“The Making of an Islamic City-State: Genealogy, Religion and Sovereignty in Nasrid Granada”

Date: 

Monday, March 7, 2022, 12:00pm

Location: 

Zoom (registration required)

Monday, March 7th at 12:00 pm ET

Mohamad Ballan

Assistant Professor of Medieval History

Stony Brook University

 

The Making of an Islamic City-State: Genealogy, Religion and Sovereignty in Nasrid Granada”

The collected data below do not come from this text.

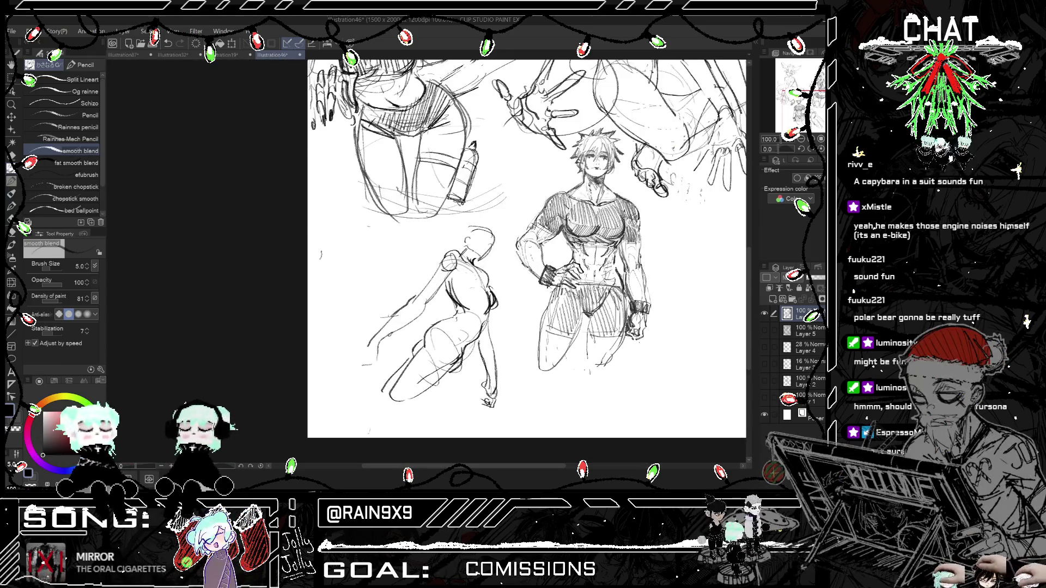
key(ctrl+h)
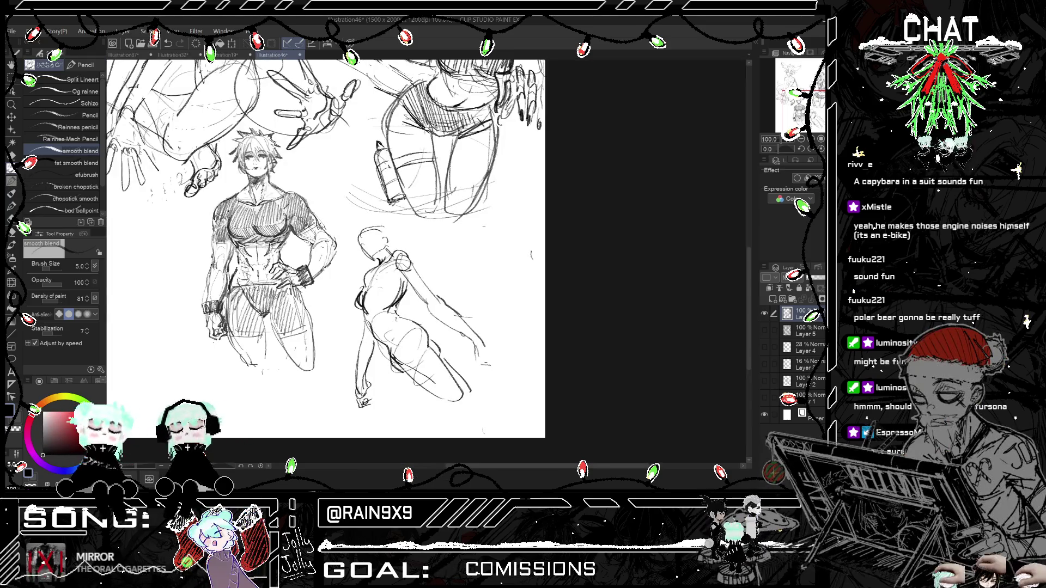
key(ctrl+z)
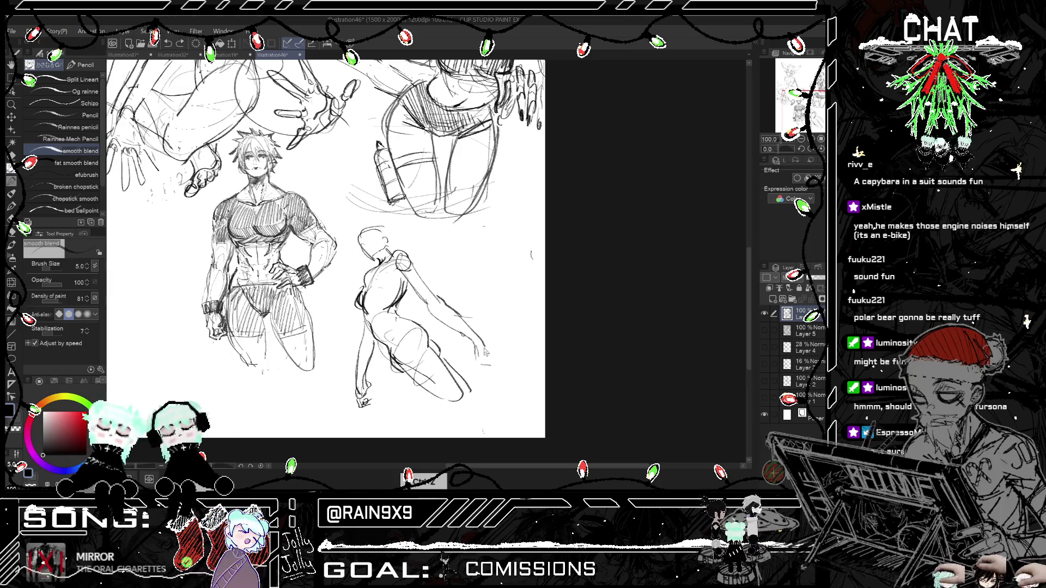
drag(482, 351, 498, 359)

Mohamad Ballan (PhD, UChicago 2019) is currently an Assistant Professor of Medieval History at Stony Brook University. His research focuses on the intellectual and political history of the medieval Islamic world, with a focus on Islamic Spain and North Africa between 1200 and 1600. He is currently finalizing his first monograph, tentatively titled Lord of the Pen and Sword: Genealogy and Sovereignty in the Islamic West, which closely examines the phenomenon of the “scholar-statesman”—litterateurs, physicians, and jurists who ascended to the highest administrative and executive offices of state—in late medieval Islamic Spain and North Africa. It focuses on the career and writings of Lisān al-Dīn ibn al-Khaṭīb (1313–1374), the preeminent historian, philosopher and chancellor of the Nasrid Kingdom of Granada, situating this figure within a vast intellectual-political network of scholars, functionaries and statesmen that extended from Seville to Damascus. Mohamad has previously held appointments as a Junior Fellow at the Dartmouth Society of Fellows and as a Mellon Faculty Fellow at the Medieval Institute at the University of Notre Dame.